Auteur : Jerzy Popieluszko (14 septembre 1947 – 19 octobre 1984) est un prêtre catholique polonais assassiné par le pouvoir communiste en raison de son action aux côtés du syndicat libre Solidarnosc. Ses “messes pour la patrie” tous les premiers lundis du mois dans sa paroisse Saint-Stanislas-Kotska à Varsovie attiraient plusieurs milliers personnes venues écouter ses homélies où il dénonçait les violences policières et les injustices. Il a été béatifié le 6 juin 2010 à Varsovie en présence de 150 000 fidèles.
Pour demeurer libre dans l’âme, il faut vivre dans la vérité. Vivre dans la vérité, c’est donner la vérité des témoignages, c’est la revendiquer et la reconnaître dans toute situation. La vérité est immuable. On ne peut détruire la vérité par des décisions ou des décrets. L’esclavage pour nous consiste justement en ceci : que nous nous soumettions au règne du mensonge chaque jour. Nous ne protestons pas, nous nous taisons, ou bien nous faisons semblant d’y croire. Alors, nous vivons dans le mensonge. Le témoignage courageux de la vérité est un chemin qui mène directement à la liberté. L’homme qui témoigne de la vérité est un homme libre, même dans des conditions extérieures d’esclavage, même dans un camp, dans une prison. Le problème essentiel pour la libération de l’homme et de la nation est de surmonter la peur. Car la peur naît de la menace. Nous surmontons la peur, lorsque nous acceptons la souffrance ou la perte de quelque chose au nom de valeurs supérieures. Si la vérité devient pour nous une valeur pour laquelle nous acceptons de souffrir, de prendre des risques, alors, nous surmontons la peur qui est la cause directe de notre esclavage […].

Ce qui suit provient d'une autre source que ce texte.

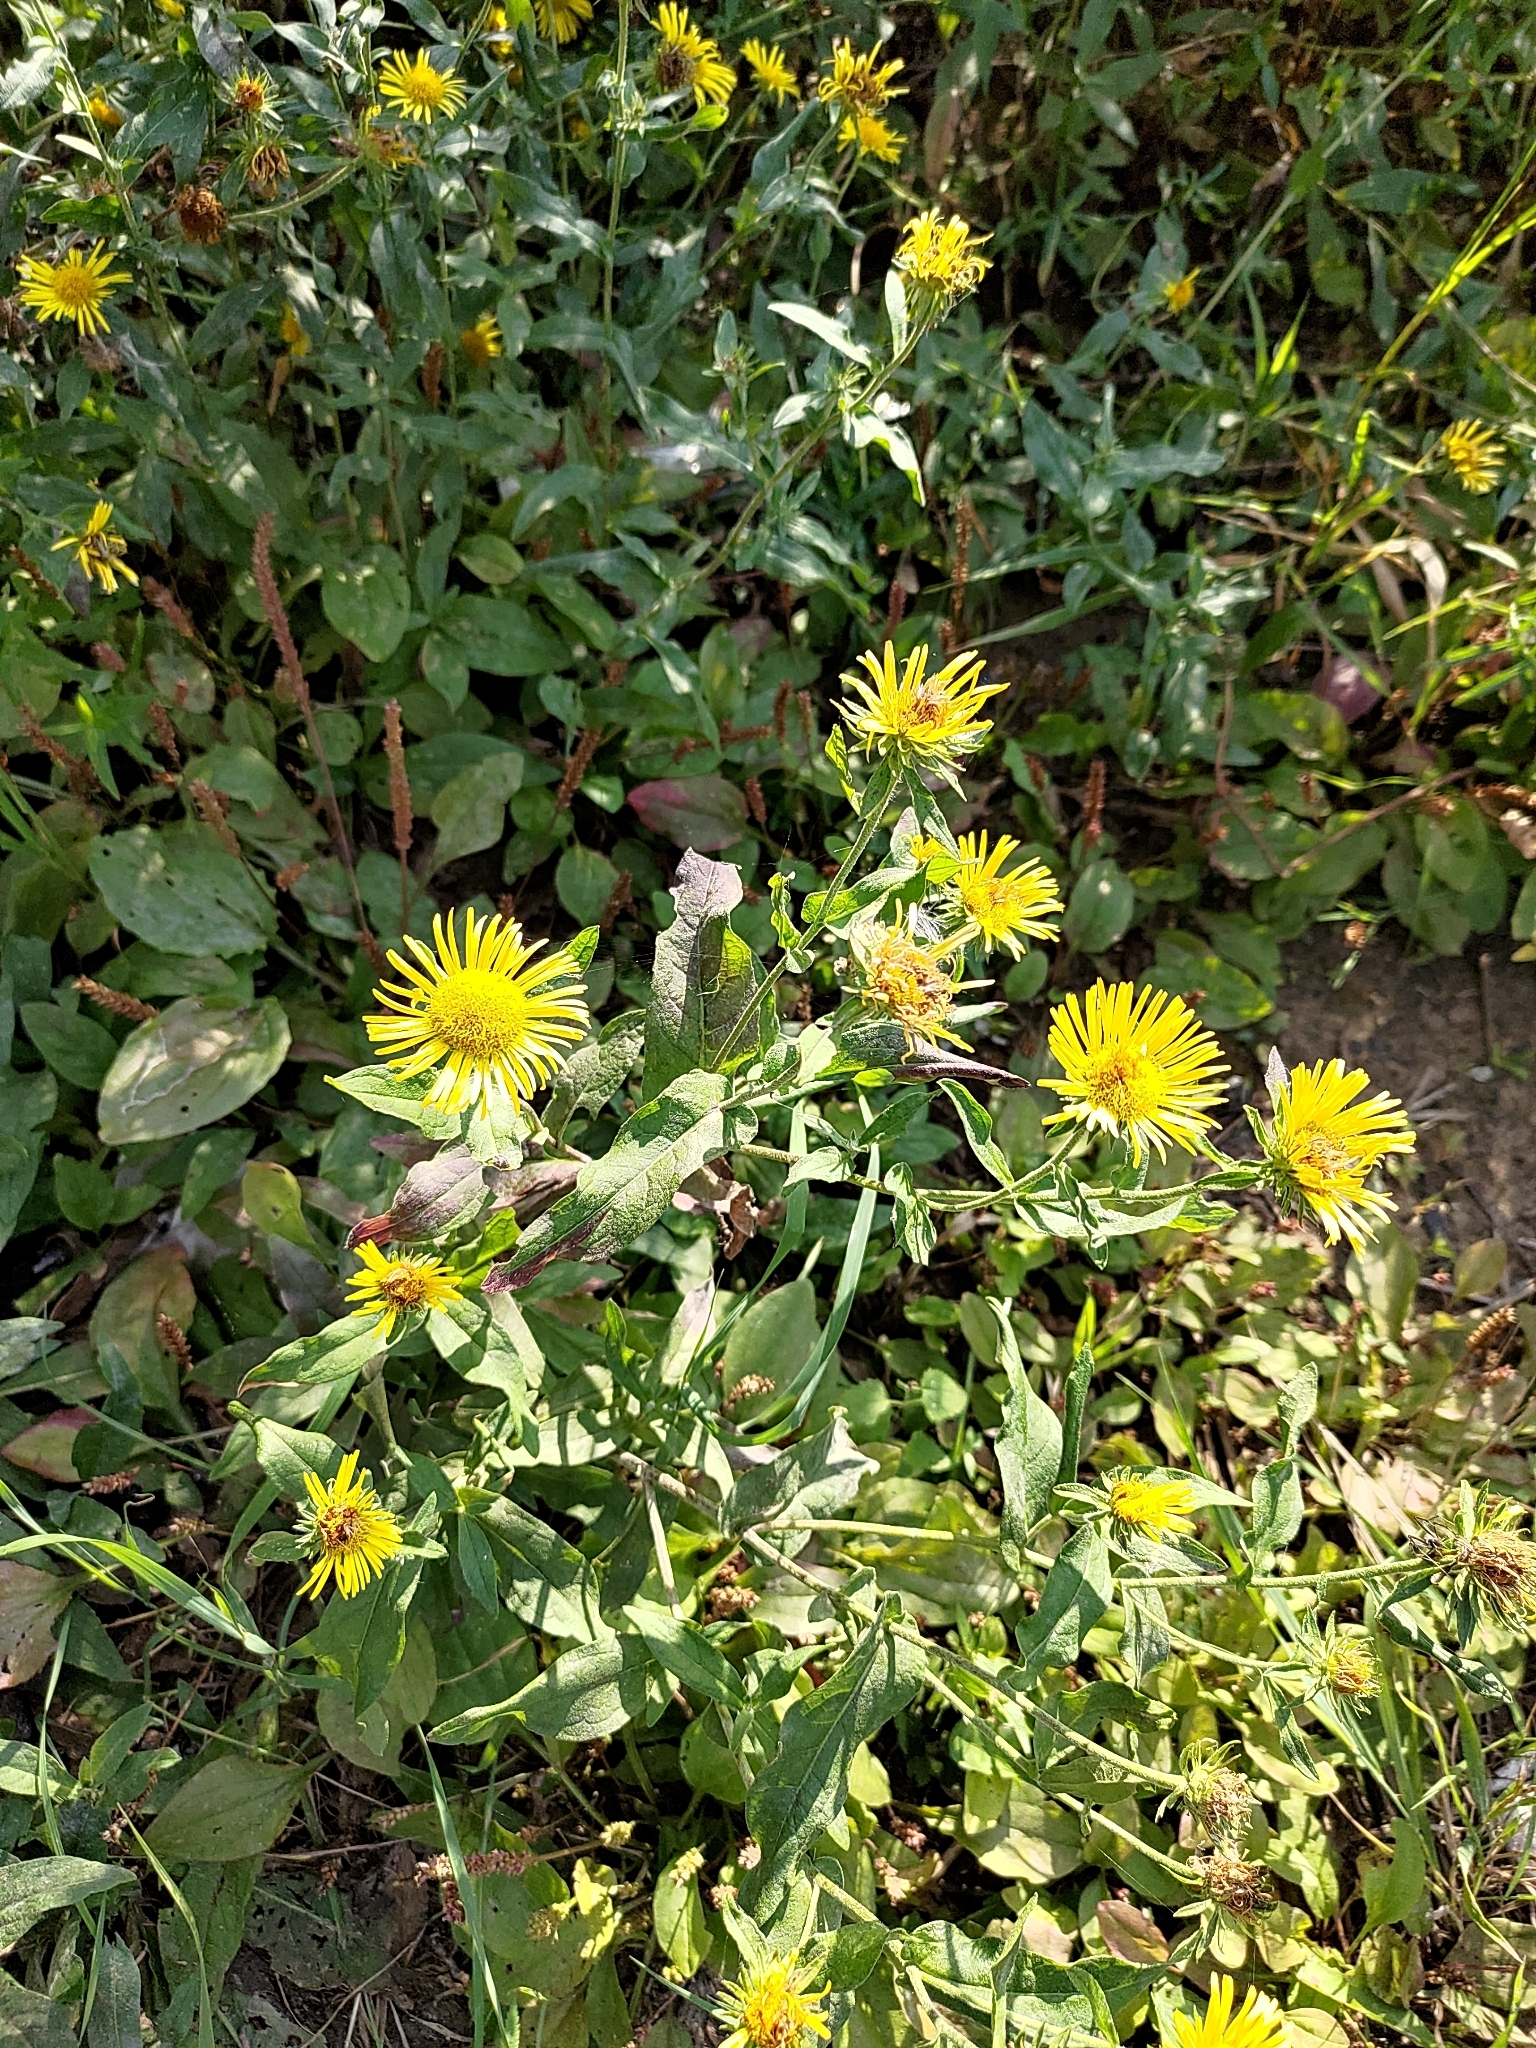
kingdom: Plantae
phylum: Tracheophyta
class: Magnoliopsida
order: Asterales
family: Asteraceae
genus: Pentanema
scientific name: Pentanema britannicum
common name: British elecampane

La peur est le plus grand manquement de l’apôtre. Elle serre le cœur et rétrécit la gorge. Celui qui se tait face aux ennemis de la bonne cause, les enhardit. Forcer au silence par la peur, telle est la première tâche dans la stratégie impie. Le silence a son sens apostolique uniquement quand je ne détourne pas mon visage devant ceux qui me frappent […].
Je voudrais répondre à tous ceux qui souffrent en terre polonaise et je désire m’adresser d’ici aux autorités de la République populaire de Pologne, pour que ces larmes cessent. La société polonaise, ma nation, ne mérite pas d’être poussée aux larmes du désespoir et de l’abattement. Oui, une nation qui a tellement souffert dans son passé récent, ne mérite pas que beaucoup, parmi les meilleurs de ses fils et filles, séjournent dans les camps et les prisons ; elle ne mérite pas que sa jeunesse soit malmenée et battue, que le crime de Caïn soit commis. Elle ne mérite pas qu’on la prive, contre sa volonté, du syndicat Solidarité.